Dataset items

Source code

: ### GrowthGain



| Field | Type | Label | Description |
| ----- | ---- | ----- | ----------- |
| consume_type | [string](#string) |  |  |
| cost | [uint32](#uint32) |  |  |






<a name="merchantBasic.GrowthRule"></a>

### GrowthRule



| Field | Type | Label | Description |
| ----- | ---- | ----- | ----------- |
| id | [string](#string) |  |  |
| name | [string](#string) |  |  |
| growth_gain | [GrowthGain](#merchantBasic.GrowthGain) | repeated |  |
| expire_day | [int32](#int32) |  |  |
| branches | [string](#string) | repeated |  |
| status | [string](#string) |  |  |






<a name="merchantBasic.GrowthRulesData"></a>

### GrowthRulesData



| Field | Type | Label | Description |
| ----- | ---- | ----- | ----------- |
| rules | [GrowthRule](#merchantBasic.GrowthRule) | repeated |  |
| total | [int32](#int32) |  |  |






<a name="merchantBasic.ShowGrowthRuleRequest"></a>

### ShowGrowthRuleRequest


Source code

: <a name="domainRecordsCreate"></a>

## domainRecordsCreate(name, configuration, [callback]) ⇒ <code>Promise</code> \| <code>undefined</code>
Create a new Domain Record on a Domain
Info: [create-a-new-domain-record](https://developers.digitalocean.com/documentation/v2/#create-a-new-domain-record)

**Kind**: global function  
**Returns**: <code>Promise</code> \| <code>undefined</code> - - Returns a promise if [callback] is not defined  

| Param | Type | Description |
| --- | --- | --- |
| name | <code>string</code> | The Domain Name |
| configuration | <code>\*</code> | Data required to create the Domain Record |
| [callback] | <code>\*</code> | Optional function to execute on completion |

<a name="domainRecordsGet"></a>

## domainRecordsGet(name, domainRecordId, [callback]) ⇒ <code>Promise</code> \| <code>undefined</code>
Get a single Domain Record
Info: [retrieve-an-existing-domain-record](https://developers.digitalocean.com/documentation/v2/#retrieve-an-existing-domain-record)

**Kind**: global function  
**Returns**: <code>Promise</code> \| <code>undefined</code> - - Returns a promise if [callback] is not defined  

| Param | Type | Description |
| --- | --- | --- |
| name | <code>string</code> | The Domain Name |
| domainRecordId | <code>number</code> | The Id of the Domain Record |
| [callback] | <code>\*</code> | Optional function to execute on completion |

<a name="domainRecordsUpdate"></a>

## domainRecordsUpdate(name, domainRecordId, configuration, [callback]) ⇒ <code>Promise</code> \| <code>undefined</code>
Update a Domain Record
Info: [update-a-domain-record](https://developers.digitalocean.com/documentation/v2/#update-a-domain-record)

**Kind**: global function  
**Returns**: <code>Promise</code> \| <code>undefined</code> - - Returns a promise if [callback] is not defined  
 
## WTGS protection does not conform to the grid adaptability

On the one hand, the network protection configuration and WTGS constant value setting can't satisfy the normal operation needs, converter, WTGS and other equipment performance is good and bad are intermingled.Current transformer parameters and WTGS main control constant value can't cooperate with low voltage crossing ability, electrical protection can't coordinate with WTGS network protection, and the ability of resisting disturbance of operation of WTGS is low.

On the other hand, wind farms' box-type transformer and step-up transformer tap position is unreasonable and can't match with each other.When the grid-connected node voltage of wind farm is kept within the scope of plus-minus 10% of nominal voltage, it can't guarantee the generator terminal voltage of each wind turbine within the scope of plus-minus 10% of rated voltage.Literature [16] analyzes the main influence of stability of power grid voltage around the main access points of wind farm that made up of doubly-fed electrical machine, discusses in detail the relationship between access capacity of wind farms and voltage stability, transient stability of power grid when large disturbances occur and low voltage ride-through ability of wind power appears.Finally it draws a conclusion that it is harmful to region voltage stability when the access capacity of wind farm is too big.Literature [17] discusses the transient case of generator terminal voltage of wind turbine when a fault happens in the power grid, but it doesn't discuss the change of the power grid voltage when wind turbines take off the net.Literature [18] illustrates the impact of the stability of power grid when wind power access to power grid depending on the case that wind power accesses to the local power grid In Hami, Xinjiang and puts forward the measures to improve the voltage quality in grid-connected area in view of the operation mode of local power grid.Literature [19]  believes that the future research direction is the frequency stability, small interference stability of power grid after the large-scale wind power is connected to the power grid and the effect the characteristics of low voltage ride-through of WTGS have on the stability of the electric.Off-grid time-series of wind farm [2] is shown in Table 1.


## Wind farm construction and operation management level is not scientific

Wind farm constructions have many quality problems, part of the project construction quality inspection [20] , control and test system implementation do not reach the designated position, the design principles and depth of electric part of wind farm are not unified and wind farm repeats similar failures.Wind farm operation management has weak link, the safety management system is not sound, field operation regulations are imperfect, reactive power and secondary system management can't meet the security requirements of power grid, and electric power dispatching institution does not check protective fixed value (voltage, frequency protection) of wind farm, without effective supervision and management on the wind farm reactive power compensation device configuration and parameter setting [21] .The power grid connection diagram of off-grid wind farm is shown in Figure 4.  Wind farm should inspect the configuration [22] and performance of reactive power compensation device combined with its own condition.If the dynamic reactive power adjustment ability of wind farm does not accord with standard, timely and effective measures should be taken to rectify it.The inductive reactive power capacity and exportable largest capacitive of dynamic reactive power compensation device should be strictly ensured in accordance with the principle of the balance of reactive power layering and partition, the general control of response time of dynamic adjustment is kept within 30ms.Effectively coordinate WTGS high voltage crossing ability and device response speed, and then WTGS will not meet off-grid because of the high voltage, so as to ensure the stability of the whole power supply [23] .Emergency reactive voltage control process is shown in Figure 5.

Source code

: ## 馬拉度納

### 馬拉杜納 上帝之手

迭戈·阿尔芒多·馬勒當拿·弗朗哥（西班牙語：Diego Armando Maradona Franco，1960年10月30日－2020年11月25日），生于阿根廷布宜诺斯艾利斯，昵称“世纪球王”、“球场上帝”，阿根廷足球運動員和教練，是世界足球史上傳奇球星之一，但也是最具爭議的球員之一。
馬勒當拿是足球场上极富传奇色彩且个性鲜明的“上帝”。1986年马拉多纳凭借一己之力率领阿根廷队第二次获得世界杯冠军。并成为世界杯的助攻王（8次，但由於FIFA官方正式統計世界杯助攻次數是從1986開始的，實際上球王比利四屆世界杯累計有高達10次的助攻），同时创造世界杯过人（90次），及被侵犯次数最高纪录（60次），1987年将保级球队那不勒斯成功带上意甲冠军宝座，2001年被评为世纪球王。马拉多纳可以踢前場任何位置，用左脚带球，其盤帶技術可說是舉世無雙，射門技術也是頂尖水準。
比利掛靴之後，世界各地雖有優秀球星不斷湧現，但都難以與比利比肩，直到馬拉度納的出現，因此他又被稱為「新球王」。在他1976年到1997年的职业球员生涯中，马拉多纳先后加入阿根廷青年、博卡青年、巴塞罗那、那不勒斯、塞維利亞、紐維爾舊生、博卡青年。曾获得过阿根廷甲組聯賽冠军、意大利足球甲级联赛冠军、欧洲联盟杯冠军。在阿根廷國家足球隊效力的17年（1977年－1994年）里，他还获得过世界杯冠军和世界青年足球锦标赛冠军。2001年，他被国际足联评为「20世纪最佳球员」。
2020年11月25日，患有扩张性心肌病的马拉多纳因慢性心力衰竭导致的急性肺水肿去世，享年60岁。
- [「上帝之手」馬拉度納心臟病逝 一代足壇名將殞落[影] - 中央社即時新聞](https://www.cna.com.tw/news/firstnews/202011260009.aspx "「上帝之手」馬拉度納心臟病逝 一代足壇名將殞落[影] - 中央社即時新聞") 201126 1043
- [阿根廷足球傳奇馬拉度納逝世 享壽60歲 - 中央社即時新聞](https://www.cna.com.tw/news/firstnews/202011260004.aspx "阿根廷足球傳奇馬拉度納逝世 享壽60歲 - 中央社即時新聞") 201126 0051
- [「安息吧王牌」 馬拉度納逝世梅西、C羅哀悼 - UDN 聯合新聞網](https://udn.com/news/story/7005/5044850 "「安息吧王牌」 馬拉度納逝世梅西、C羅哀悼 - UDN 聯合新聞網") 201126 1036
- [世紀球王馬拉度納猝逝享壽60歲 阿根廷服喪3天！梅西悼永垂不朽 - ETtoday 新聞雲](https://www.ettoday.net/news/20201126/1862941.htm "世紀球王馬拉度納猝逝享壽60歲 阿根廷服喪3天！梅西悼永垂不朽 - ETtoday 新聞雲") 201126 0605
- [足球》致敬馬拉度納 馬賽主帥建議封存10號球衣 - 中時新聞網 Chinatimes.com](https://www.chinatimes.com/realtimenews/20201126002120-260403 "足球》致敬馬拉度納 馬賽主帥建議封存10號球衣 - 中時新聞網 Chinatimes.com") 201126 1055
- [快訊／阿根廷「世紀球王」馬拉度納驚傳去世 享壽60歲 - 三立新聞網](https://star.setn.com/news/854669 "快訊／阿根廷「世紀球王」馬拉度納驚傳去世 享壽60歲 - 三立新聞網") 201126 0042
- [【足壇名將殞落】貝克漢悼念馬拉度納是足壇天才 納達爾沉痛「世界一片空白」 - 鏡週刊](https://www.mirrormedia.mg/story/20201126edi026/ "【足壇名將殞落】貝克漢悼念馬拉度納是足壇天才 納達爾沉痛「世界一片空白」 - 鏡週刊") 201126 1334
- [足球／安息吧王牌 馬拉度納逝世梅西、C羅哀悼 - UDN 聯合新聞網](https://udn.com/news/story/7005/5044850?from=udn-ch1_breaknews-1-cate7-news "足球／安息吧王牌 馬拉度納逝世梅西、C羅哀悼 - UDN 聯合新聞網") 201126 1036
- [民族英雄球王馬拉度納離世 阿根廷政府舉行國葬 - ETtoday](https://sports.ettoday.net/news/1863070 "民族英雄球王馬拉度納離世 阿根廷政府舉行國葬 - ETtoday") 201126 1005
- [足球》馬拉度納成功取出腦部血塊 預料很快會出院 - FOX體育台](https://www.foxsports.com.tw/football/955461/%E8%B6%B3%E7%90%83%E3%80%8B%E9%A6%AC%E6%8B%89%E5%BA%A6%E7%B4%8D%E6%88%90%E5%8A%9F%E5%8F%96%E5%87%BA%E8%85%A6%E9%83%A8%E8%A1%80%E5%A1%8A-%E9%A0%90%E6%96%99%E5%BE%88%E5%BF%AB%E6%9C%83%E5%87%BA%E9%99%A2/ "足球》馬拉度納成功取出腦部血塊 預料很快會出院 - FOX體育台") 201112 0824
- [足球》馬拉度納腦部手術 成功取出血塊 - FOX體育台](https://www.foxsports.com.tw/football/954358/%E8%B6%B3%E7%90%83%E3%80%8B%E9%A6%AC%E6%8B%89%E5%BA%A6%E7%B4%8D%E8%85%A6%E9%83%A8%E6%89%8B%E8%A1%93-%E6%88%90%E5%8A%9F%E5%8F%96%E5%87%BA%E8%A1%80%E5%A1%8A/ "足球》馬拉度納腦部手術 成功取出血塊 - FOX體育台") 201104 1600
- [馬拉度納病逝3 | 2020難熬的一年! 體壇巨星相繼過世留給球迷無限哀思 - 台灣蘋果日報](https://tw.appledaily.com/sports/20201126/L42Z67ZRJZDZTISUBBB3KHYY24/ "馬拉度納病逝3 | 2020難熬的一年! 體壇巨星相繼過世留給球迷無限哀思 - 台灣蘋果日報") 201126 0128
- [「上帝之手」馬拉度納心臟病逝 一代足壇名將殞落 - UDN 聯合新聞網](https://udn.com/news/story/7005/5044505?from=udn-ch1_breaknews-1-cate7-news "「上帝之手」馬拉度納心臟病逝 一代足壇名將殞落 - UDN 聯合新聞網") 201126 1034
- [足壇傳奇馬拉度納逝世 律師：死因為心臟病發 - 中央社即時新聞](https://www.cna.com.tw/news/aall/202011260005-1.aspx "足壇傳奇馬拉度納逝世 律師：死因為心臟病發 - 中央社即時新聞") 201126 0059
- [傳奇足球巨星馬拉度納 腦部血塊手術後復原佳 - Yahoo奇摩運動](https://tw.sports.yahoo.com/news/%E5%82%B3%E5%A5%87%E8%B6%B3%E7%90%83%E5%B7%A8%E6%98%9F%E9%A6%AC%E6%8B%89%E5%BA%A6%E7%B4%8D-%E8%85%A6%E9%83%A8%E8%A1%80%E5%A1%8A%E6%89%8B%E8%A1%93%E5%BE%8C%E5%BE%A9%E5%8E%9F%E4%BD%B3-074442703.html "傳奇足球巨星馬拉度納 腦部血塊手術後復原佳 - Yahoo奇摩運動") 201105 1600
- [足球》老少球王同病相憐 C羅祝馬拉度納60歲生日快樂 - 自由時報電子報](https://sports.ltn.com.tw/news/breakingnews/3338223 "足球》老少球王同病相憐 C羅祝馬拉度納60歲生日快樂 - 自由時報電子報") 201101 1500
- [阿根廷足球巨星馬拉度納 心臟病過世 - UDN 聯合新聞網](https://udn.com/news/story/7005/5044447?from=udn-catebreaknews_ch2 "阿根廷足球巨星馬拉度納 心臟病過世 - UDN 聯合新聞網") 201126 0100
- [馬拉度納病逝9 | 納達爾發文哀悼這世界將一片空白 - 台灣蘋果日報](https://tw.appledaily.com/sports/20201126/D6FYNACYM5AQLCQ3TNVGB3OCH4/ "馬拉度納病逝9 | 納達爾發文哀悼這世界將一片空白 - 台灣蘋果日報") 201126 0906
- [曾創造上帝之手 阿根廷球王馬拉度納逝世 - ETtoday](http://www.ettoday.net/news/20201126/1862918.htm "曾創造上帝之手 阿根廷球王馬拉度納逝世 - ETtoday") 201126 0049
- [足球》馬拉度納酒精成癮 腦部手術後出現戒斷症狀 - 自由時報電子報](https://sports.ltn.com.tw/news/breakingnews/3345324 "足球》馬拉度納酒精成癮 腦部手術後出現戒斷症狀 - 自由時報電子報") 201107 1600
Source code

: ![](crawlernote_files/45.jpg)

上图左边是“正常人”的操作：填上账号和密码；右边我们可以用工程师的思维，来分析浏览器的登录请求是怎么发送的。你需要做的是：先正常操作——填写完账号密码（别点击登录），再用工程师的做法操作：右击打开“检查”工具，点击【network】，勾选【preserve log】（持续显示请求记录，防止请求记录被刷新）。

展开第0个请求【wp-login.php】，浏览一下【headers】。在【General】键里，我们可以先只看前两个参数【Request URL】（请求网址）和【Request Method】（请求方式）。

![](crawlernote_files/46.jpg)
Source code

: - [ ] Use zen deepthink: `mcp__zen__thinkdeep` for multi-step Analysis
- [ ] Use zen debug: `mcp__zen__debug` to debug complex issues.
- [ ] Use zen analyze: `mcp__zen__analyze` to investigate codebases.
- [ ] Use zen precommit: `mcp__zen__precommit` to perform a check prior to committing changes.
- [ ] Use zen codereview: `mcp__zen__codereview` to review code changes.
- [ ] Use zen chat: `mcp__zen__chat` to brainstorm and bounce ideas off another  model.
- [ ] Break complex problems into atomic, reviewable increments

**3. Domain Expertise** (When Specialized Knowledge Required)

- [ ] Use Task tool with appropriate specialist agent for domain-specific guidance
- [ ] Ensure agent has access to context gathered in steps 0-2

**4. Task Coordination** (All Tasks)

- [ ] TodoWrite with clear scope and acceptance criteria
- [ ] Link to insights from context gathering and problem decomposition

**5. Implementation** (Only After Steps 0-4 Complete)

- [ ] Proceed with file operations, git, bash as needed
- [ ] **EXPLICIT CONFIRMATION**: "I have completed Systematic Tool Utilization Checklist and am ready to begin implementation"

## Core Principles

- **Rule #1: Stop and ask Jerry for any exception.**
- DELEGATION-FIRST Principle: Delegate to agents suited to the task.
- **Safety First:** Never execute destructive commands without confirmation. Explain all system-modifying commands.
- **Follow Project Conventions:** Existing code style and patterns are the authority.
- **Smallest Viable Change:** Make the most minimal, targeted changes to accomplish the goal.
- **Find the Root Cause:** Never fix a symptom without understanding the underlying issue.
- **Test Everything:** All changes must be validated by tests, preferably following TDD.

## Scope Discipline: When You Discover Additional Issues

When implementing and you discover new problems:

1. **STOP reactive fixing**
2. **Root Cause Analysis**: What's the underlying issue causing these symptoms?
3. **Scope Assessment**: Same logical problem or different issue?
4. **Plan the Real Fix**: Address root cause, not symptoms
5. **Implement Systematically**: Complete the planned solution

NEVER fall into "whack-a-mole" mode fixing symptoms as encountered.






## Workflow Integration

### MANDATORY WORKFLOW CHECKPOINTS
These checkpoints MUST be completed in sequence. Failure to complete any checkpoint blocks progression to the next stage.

● Problem requirements
Count each line of the entries that holds the word "自由時報電子報", then state the total and nothing more.

● Answer box
2